Dataset excerpts Block Start
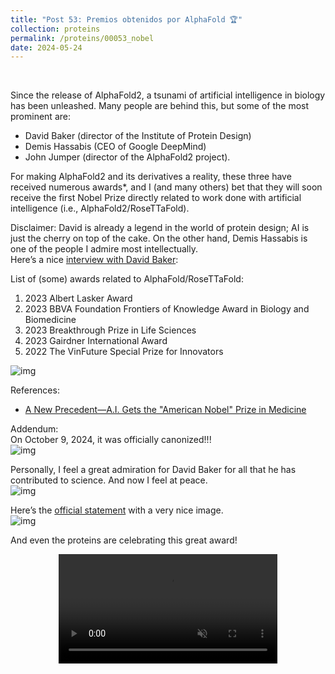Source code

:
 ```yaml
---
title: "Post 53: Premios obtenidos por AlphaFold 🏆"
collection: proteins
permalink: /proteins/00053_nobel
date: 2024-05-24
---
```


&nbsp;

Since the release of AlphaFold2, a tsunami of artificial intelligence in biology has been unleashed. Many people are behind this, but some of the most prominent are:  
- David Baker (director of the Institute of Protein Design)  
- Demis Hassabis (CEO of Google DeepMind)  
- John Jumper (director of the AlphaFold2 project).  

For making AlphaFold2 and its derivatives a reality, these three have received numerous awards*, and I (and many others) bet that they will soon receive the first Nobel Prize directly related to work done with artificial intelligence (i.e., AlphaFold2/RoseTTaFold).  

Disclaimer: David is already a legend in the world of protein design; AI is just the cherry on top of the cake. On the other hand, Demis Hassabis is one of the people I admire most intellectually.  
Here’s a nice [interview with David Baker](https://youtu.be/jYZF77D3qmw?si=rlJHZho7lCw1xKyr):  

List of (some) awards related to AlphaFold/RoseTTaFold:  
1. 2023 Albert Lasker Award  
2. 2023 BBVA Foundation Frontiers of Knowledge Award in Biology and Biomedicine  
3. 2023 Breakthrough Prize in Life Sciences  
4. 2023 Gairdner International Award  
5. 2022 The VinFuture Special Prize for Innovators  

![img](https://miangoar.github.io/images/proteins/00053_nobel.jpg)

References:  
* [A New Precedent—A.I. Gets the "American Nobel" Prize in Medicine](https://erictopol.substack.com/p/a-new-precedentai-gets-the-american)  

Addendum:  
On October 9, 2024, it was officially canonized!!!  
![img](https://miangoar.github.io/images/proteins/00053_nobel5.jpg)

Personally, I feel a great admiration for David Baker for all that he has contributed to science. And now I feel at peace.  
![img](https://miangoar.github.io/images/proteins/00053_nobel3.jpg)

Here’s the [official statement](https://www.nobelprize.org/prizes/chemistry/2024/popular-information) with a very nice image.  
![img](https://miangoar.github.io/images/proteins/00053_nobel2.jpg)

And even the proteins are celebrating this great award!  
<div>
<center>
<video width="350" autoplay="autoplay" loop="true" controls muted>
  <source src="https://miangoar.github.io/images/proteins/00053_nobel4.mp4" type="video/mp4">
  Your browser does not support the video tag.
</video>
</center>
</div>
Dataset excerpts Block End
Dataset excerpts Block Start
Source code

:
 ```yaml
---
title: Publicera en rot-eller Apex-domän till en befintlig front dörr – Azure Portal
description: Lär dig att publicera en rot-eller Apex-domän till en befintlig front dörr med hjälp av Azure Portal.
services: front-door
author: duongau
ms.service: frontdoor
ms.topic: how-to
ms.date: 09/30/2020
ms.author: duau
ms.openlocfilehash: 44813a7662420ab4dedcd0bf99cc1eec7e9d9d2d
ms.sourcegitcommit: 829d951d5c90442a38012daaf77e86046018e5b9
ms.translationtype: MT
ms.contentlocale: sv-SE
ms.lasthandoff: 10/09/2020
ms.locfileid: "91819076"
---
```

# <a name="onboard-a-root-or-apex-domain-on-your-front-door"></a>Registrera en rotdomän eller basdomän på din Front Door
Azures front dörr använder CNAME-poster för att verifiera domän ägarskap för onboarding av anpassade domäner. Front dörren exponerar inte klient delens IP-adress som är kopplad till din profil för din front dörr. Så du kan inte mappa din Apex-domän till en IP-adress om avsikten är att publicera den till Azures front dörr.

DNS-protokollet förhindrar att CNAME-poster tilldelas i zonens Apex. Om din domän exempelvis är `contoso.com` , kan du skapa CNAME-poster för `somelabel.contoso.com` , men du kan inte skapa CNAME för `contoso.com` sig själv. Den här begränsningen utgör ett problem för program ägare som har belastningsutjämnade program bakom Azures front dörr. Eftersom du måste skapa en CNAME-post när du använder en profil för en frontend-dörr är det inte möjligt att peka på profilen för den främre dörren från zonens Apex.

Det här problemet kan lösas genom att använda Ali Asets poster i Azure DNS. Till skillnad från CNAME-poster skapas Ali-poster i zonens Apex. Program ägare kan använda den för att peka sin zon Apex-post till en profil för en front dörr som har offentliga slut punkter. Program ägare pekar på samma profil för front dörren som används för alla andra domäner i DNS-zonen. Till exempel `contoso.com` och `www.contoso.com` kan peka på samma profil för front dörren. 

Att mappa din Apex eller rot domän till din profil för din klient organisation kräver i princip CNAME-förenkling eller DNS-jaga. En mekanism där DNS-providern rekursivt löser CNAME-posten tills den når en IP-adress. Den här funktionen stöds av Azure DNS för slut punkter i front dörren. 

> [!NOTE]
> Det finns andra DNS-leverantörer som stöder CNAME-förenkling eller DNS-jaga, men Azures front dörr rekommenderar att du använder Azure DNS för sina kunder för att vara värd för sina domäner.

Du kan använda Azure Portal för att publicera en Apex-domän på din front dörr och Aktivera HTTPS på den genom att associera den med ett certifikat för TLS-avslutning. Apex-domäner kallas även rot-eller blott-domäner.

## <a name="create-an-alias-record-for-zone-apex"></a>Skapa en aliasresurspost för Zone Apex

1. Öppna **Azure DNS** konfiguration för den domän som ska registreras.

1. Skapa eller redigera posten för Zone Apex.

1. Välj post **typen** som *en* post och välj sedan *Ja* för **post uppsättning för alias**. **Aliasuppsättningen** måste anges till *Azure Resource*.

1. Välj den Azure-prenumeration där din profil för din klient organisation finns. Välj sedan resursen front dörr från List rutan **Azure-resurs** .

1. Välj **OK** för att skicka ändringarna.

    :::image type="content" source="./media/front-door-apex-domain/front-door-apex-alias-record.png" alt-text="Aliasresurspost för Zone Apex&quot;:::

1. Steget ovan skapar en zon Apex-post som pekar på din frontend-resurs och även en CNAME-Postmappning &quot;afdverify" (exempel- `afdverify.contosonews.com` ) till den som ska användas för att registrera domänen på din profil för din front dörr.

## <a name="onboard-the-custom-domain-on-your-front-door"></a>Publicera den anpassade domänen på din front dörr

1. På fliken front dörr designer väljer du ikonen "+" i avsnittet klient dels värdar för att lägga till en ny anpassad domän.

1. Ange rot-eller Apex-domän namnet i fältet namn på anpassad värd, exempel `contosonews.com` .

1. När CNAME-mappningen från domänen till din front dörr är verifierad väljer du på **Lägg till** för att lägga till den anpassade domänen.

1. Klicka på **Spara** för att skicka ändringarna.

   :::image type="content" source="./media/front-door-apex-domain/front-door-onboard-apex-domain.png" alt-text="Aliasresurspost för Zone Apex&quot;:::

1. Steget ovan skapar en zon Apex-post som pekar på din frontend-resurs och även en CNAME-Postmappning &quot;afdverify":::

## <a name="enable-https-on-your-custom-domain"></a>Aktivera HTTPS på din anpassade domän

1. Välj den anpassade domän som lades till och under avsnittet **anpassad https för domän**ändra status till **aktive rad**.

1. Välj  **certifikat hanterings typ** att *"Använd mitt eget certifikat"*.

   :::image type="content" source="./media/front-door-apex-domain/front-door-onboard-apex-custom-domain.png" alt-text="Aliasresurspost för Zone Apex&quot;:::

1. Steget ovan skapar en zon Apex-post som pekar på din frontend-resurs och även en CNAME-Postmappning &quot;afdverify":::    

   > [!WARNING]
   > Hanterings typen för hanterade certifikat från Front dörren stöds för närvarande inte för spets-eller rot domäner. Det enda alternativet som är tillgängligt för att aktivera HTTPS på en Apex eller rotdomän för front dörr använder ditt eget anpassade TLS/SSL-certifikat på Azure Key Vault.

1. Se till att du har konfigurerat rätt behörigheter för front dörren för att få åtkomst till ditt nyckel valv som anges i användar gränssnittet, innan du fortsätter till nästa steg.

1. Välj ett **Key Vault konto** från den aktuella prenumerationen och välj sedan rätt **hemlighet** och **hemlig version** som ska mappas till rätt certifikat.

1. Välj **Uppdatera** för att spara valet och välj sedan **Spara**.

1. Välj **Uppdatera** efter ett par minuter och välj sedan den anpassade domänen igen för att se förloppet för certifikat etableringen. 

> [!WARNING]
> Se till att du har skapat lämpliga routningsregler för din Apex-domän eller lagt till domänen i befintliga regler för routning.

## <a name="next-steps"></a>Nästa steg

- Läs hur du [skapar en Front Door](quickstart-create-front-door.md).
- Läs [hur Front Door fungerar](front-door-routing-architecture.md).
Dataset excerpts Block End
Goal of the exercise - Tell how many lines of the listing include the word "director", replying with nothing but the number.

Answer space - 2